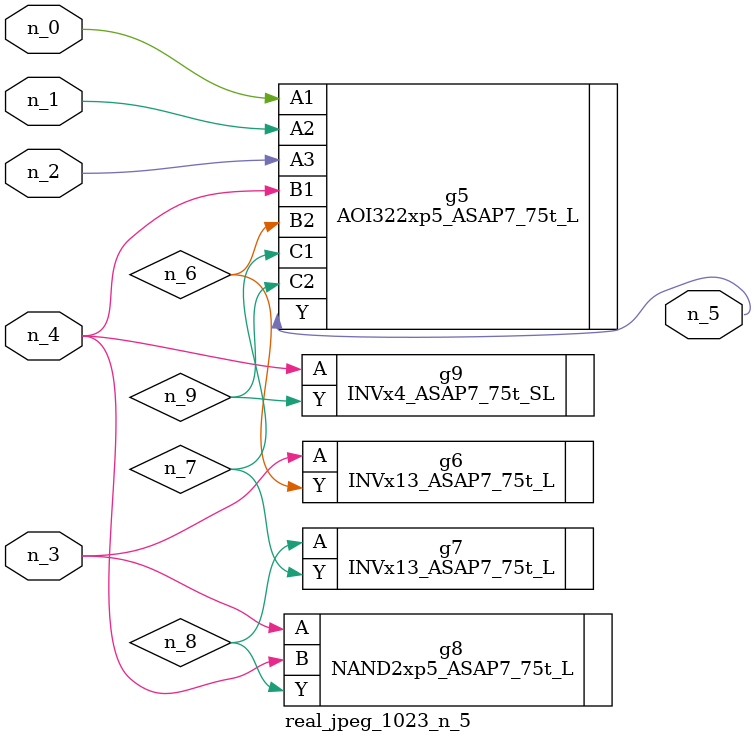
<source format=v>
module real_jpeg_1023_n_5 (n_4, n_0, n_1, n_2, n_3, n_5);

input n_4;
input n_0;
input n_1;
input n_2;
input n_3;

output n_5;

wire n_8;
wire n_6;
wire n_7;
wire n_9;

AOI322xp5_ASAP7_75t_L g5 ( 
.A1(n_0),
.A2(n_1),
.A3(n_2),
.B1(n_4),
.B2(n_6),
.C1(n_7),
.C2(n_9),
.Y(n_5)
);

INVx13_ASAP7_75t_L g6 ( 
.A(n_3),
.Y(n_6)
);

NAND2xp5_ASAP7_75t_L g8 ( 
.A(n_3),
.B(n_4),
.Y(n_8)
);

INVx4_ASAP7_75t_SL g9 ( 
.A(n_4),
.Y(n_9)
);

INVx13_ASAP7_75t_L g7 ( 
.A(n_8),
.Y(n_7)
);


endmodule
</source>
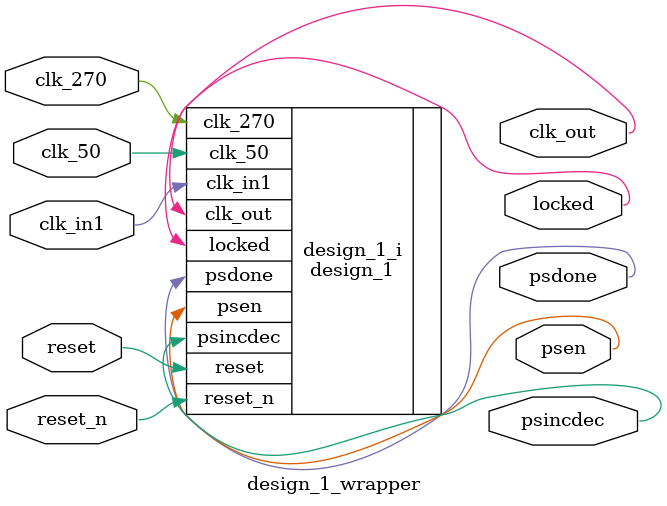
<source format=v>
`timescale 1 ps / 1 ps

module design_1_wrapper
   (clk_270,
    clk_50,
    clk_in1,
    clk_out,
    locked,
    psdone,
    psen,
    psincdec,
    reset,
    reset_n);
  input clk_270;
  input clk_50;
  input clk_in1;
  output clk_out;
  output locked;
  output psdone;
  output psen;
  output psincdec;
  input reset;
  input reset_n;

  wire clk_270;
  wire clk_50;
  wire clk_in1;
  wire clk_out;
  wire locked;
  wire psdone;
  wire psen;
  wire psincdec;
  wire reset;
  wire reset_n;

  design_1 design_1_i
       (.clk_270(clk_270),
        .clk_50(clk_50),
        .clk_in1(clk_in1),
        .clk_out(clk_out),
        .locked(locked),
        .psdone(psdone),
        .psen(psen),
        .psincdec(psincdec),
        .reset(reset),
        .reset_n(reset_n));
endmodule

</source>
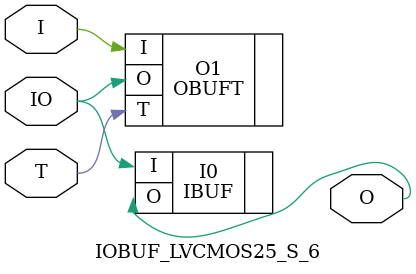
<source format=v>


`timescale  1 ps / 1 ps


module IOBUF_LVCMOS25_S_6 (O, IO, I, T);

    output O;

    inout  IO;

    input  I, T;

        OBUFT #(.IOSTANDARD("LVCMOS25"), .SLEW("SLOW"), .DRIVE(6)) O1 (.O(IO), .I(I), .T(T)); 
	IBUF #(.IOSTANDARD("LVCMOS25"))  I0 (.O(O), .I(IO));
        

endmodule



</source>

= = = = = = =

> _Directive_
Would you reproduce the listing above exactly, without any of its images?

> _Solution to the problem_
<source format=v>
module real_jpeg_1023_n_5 (n_4, n_0, n_1, n_2, n_3, n_5);

input n_4;
input n_0;
input n_1;
input n_2;
input n_3;

output n_5;

wire n_8;
wire n_6;
wire n_7;
wire n_9;

AOI322xp5_ASAP7_75t_L g5 ( 
.A1(n_0),
.A2(n_1),
.A3(n_2),
.B1(n_4),
.B2(n_6),
.C1(n_7),
.C2(n_9),
.Y(n_5)
);

INVx13_ASAP7_75t_L g6 ( 
.A(n_3),
.Y(n_6)
);

NAND2xp5_ASAP7_75t_L g8 ( 
.A(n_3),
.B(n_4),
.Y(n_8)
);

INVx4_ASAP7_75t_SL g9 ( 
.A(n_4),
.Y(n_9)
);

INVx13_ASAP7_75t_L g7 ( 
.A(n_8),
.Y(n_7)
);


endmodule
</source>
<source format=v>
`timescale 1 ps / 1 ps

module design_1_wrapper
   (clk_270,
    clk_50,
    clk_in1,
    clk_out,
    locked,
    psdone,
    psen,
    psincdec,
    reset,
    reset_n);
  input clk_270;
  input clk_50;
  input clk_in1;
  output clk_out;
  output locked;
  output psdone;
  output psen;
  output psincdec;
  input reset;
  input reset_n;

  wire clk_270;
  wire clk_50;
  wire clk_in1;
  wire clk_out;
  wire locked;
  wire psdone;
  wire psen;
  wire psincdec;
  wire reset;
  wire reset_n;

  design_1 design_1_i
       (.clk_270(clk_270),
        .clk_50(clk_50),
        .clk_in1(clk_in1),
        .clk_out(clk_out),
        .locked(locked),
        .psdone(psdone),
        .psen(psen),
        .psincdec(psincdec),
        .reset(reset),
        .reset_n(reset_n));
endmodule

</source>
<source format=v>


`timescale  1 ps / 1 ps


module IOBUF_LVCMOS25_S_6 (O, IO, I, T);

    output O;

    inout  IO;

    input  I, T;

        OBUFT #(.IOSTANDARD("LVCMOS25"), .SLEW("SLOW"), .DRIVE(6)) O1 (.O(IO), .I(I), .T(T)); 
	IBUF #(.IOSTANDARD("LVCMOS25"))  I0 (.O(O), .I(IO));
        

endmodule



</source>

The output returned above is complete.